E se o PT tivesse cumprido a vocação
história de sua criação? A pergunta pode parecer singela, capciosa
ou equivocada. Só que no meu caso ela apenas revisa uma análise
feita no início do governo Lula. Nos idos de 2003 já com a Reforma
da Previdência de FHC em curso pelas mãos de Lula (via Ricardo
Berzoini), como primeira medida oficial de seu governo, perguntei
porque Lula, ao invés de cruzar a esplanada com os governadores não
estava cruzando com o povo?
Outro companheiro pleiteava um “choque republicano”, eu, baseado nos mesmos questionamentos, preferia um “choque de democracia”.
Os acólitos apontarão para o
Chavismo. Mas como comparar as obrigações do coronel paraquedista
venezuelano com a do maior ícone político da esquerda no Brasil. O
populismo não era a única possibilidade para Lula, porque todos
temem a democracia, mesmo os que a defendem como valor universal?
Creio que todos estamos vibrando com as
manifestações que percorrem o país, mesmo considerando suas
contradições. Porém, como não perguntar se era preciso chegar a
isso para que as centrais sindicais “se tocassem” da necessidade
de retomar uma pauta classista comum?
Estive na primeira posse de Lula, um
momento histórico para a maioria de nós. Naquela oportunidade
companheiros que ainda acreditavam me entregaram um belo calhamaço
chamado Programa de Segurança Alimentar, era o vulgo Fome Zero, cuja
frustração afastou do governo todo um “staff” comprometido não
apenas com um programa assistencial, mas um modelo de organização
popular que já era maior, enquanto proposta política, do que os
círculos bolivarianos. E o bolsa família era apenas a cereja do
bolo.
A dúvida que ainda me ocorre é,
porque Lula, com a estatura que possuía (o tempo foi lhe vergando
inapelavelmente) abriu mão de seu maior patrimônio? Poderia ter
superado o legado Vargas, ao invés de tentar revertê-lo.
Lembro que eu já chamei Lula de
estadista e fui dura e severamente advertido por um companheiro.
Nunca mais cometi esse equívoco. De fato, uma das características
mais emblemáticas dele e seu governo foi o anti-estatismo, elegeu
como um dos principais adversários os servidores públicos federais
e, lamentavelmente estava muito mais habilitado do que seu antecessor
para dinamitar as conquistas desse segmento, um dos poucos no mundo
que deu combate diuturno ao neoliberalismo a ter vitórias pontuais e
parciais importantes.
Enfim, tenho que agregar um novo
questionamento ao rol de leviandades do lulismo. Teria sido
necessária uma articulação autônoma da sociedade, para que o
lulo-petismo tivesse um soluço democrático?
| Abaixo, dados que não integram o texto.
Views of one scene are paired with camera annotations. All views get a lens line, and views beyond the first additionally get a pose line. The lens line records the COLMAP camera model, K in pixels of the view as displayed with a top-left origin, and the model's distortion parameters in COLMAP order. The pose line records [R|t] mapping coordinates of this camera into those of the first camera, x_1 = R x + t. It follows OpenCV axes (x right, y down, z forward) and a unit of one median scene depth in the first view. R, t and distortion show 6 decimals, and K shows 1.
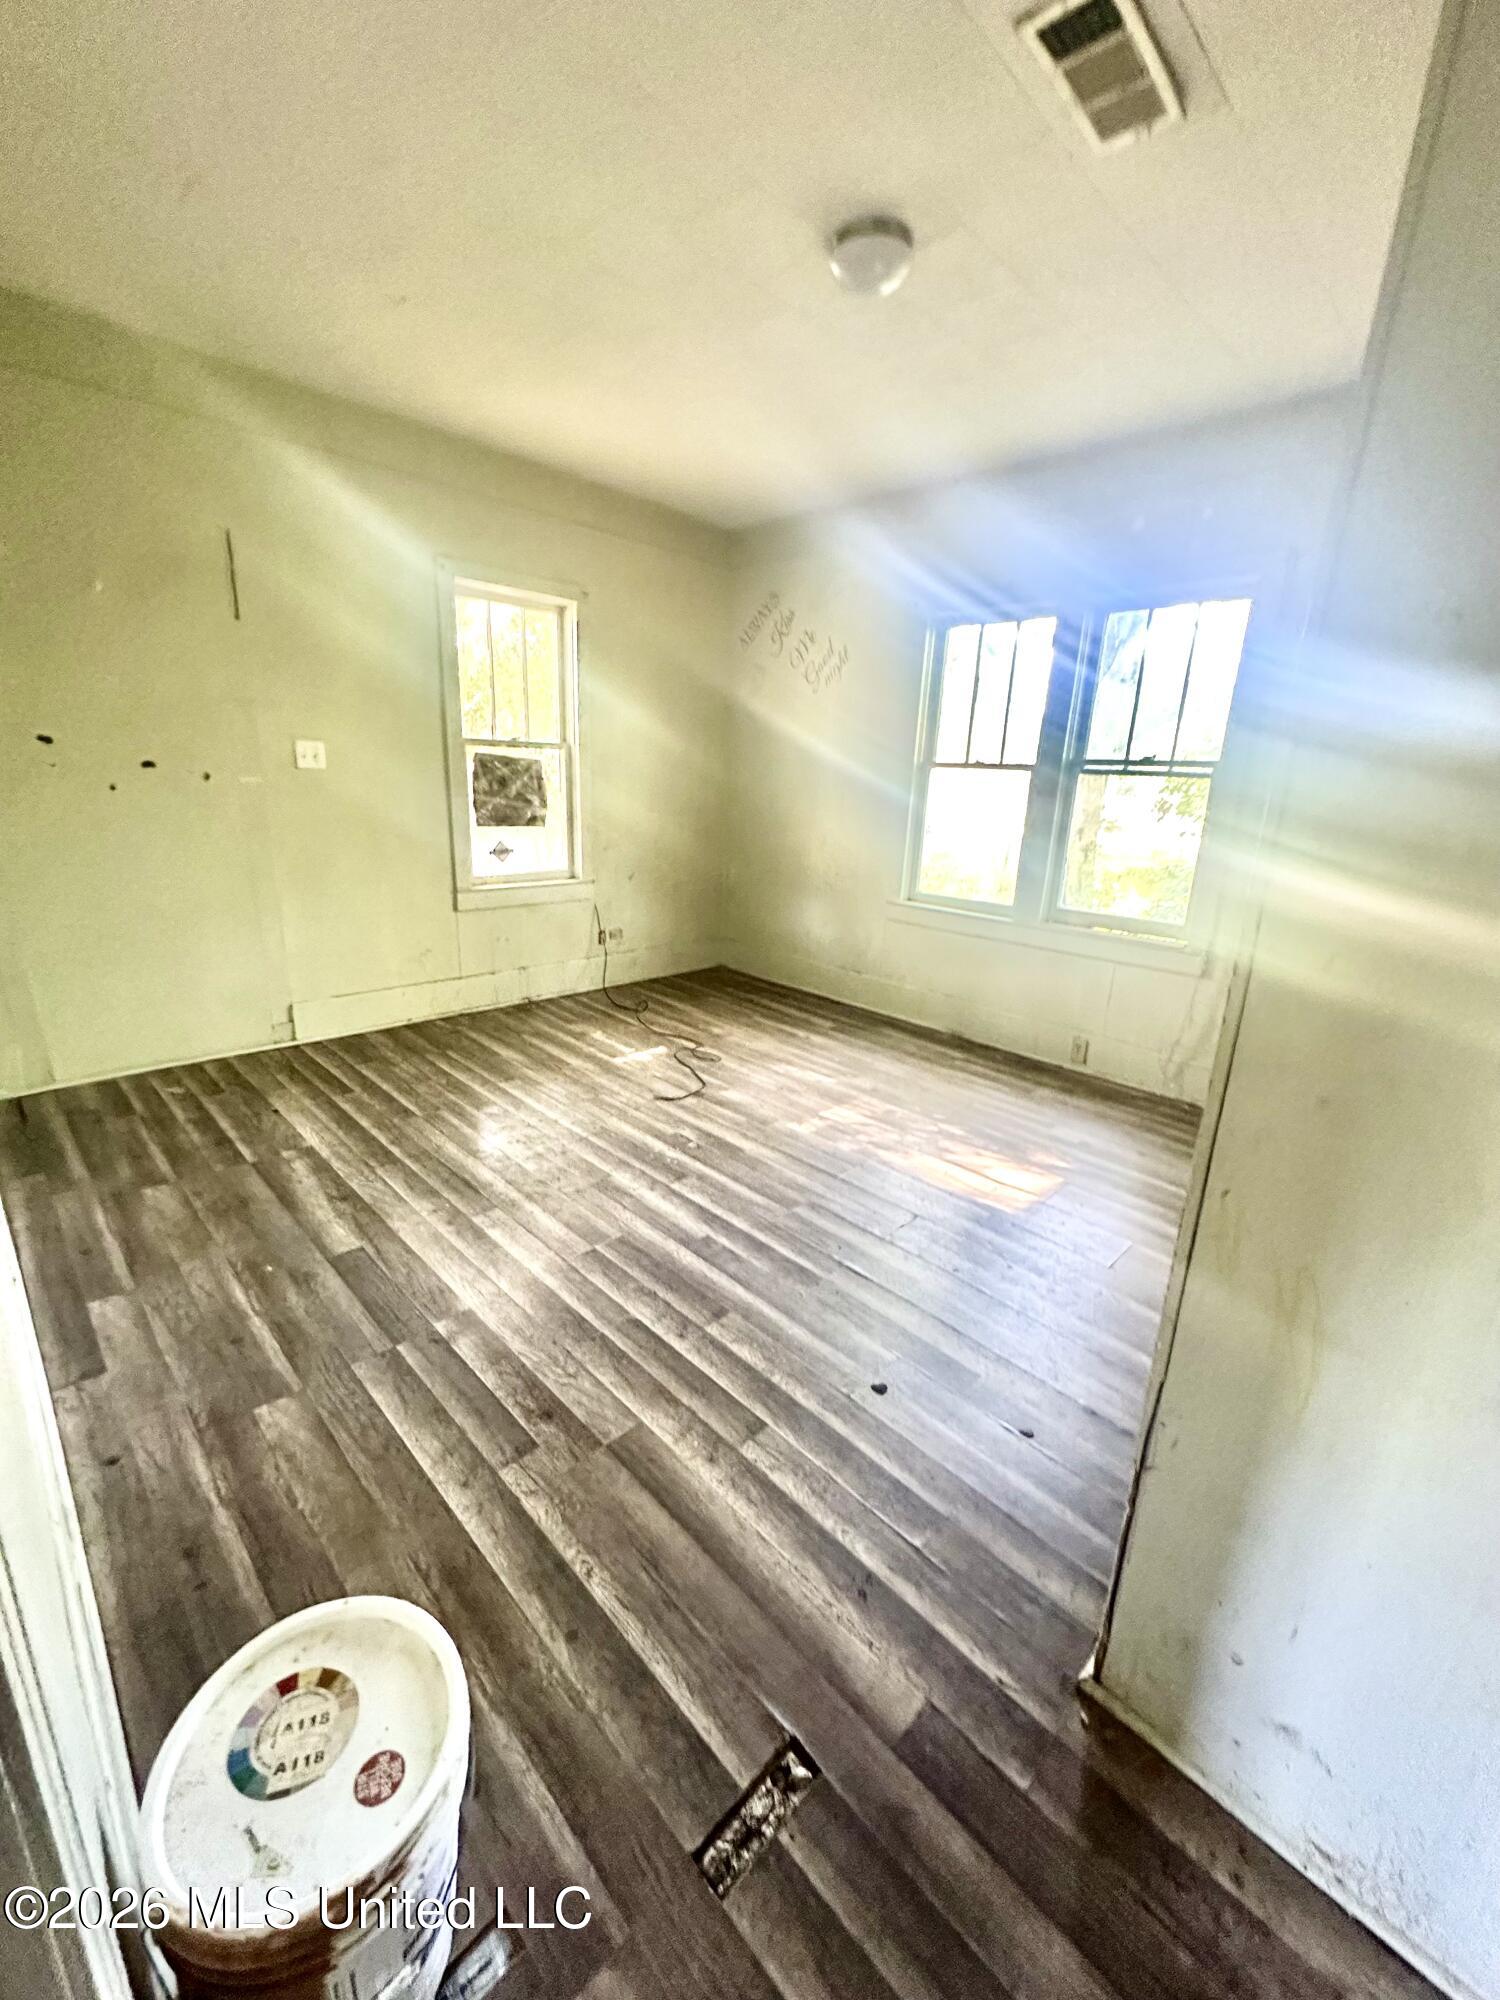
lens RADIAL K [[802.5, 0, 750.0], [0, 802.5, 1000.0], [0, 0, 1]] dist [-0.002075, 0.000475]
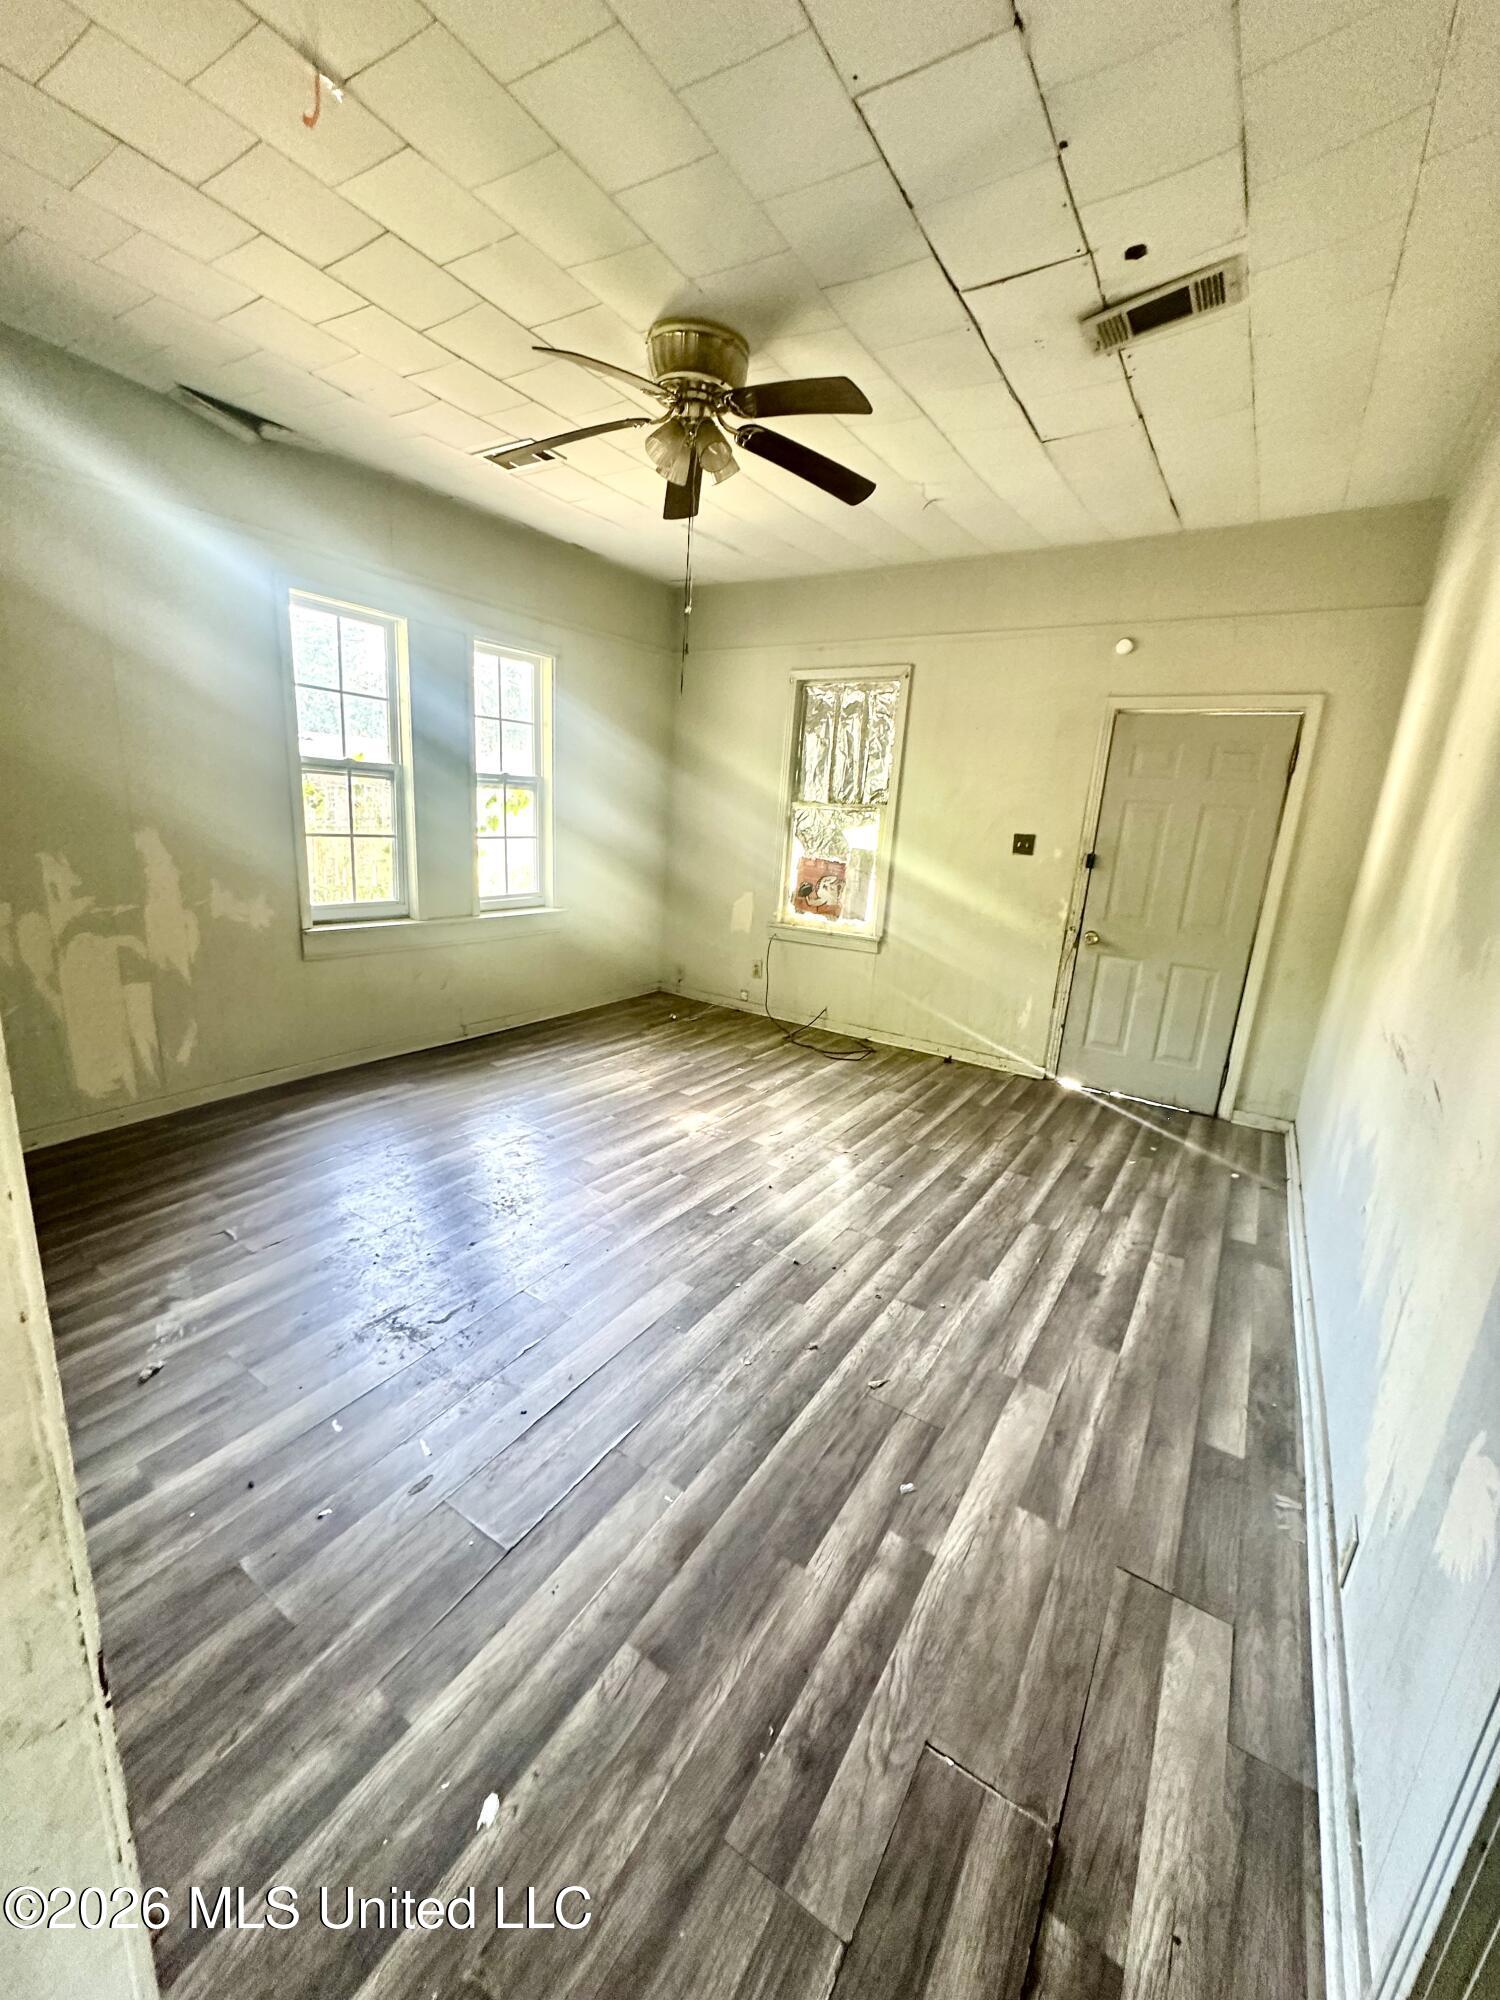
lens RADIAL K [[802.5, 0, 750.0], [0, 802.5, 1000.0], [0, 0, 1]] dist [-0.002075, 0.000475]
pose [[0.218094, 0.195561, -0.956133, 0.226321], [-0.334336, 0.935404, 0.115059, -0.132559], [0.916872, 0.294577, 0.269389, 0.496900]]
Articulação essa, aliás, que prefere
alijar não apenas a esquerda, mas toda a esfera política do país
para fazer com que um governo ambicionado pelas mobilizações
sociais que foram fundamentais para botar abaixo a truculência
civil-militar de 1964, lembrasse que o protagonismo das ruas não é
um capricho democrático, mas o indutor efetivo de mudanças?
Uns acham que éramos nós, os
movimentos obrigados a forçar o governo para a esquerda. Na minha
reles ignorância política, sempre achei que um governo que precisa
ser convencido a ser democrático, não pode ser considerado herdeiro
da nossa história.
Sei lá, Lula, eu aceito o argumento do
bolsa família, mas não subverta a democracia tanto assim. Veja se o país precisava chegar a essas cenas apenas pra que alguém lembrasse o que significa democracia?